■ Study text ■
[FEATURE][SECURITY]: Gateway-level input validation and output sanitization

[crivetimihai]

🧭 Epic

Title: Gateway-Level Input Validation & Output Sanitization
Goal: Add a first-class validation/sanitization layer to our MCP Gateway so that every inbound parameter (tool args, resource URIs, prompt vars) is validated and every outbound payload is sanitized before execution or delivery.
Why now: We've seen live PoCs where malicious strings passed straight into shells or SQL. Building a reference implementation lets us battle-test these controls and ship an experimental proof-of-concept that we can upstream into the MCP spec as a formal security enhancement.

---

🧭 Type of Feature

• Security hardening
• New functionality (experimental)

---

🙋‍♂️ User Story 1 — Path Traversal Defense

As a: Platform security engineer
I want: the gateway to normalize and confine all resource paths to declared roots
So that: traversal payloads like ../../../etc/passwd are blocked before any file I/O.

✅ Acceptance Criteria

Scenario: Reject resource path traversal
Given MCP_GW_ROOT="/srv/data"

■ Record excerpts ■
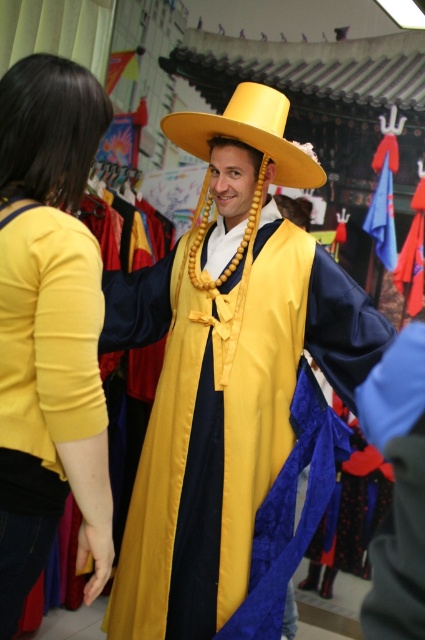
You are organizing a cultural event and need to display a satin yellow robe at center and a yellow matte cowboy hat at center. Which object should be placed on a higher shelf to ensure visibility while maintaining their proportional sizes?

The satin yellow robe at center should be placed on a higher shelf because it has a larger size compared to the yellow matte cowboy hat at center, ensuring visibility while maintaining their proportional sizes.

You are a photographer setting up a shoot in this traditional Korean clothing store. You need to position a spotlight to highlight the matte yellow blouse at left. According to the coordinates provided, where should you aim the spotlight?

The matte yellow blouse at left is located at point (48, 324), so you should aim the spotlight at those coordinates to highlight it.

You are a photographer preparing for a photoshoot and notice the satin yellow robe at center and the yellow matte cowboy hat at center in the scene. Which object is located to the left of the other?

The satin yellow robe at center is positioned on the left side of yellow matte cowboy hat at center.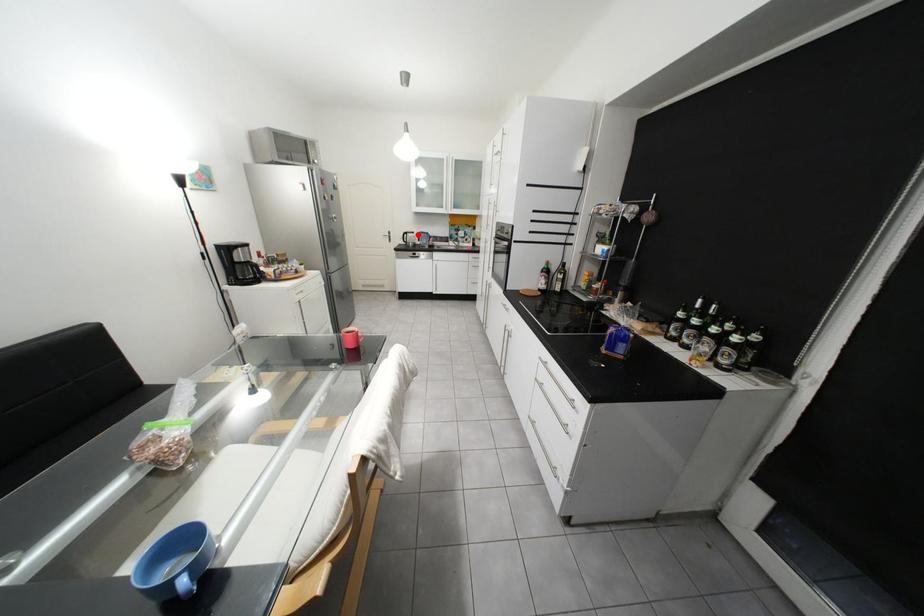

■ Aim of the task ■
Reproduce the gateway validation text word for word between "[FEATURE][SECURITY]: Gateway-level input" and "formal security enhancement.", inclusive.

■ Completed exercise ■
[FEATURE][SECURITY]: Gateway-level input validation and output sanitization

[crivetimihai]

🧭 Epic

Title: Gateway-Level Input Validation & Output Sanitization
Goal: Add a first-class validation/sanitization layer to our MCP Gateway so that every inbound parameter (tool args, resource URIs, prompt vars) is validated and every outbound payload is sanitized before execution or delivery.
Why now: We've seen live PoCs where malicious strings passed straight into shells or SQL. Building a reference implementation lets us battle-test these controls and ship an experimental proof-of-concept that we can upstream into the MCP spec as a formal security enhancement.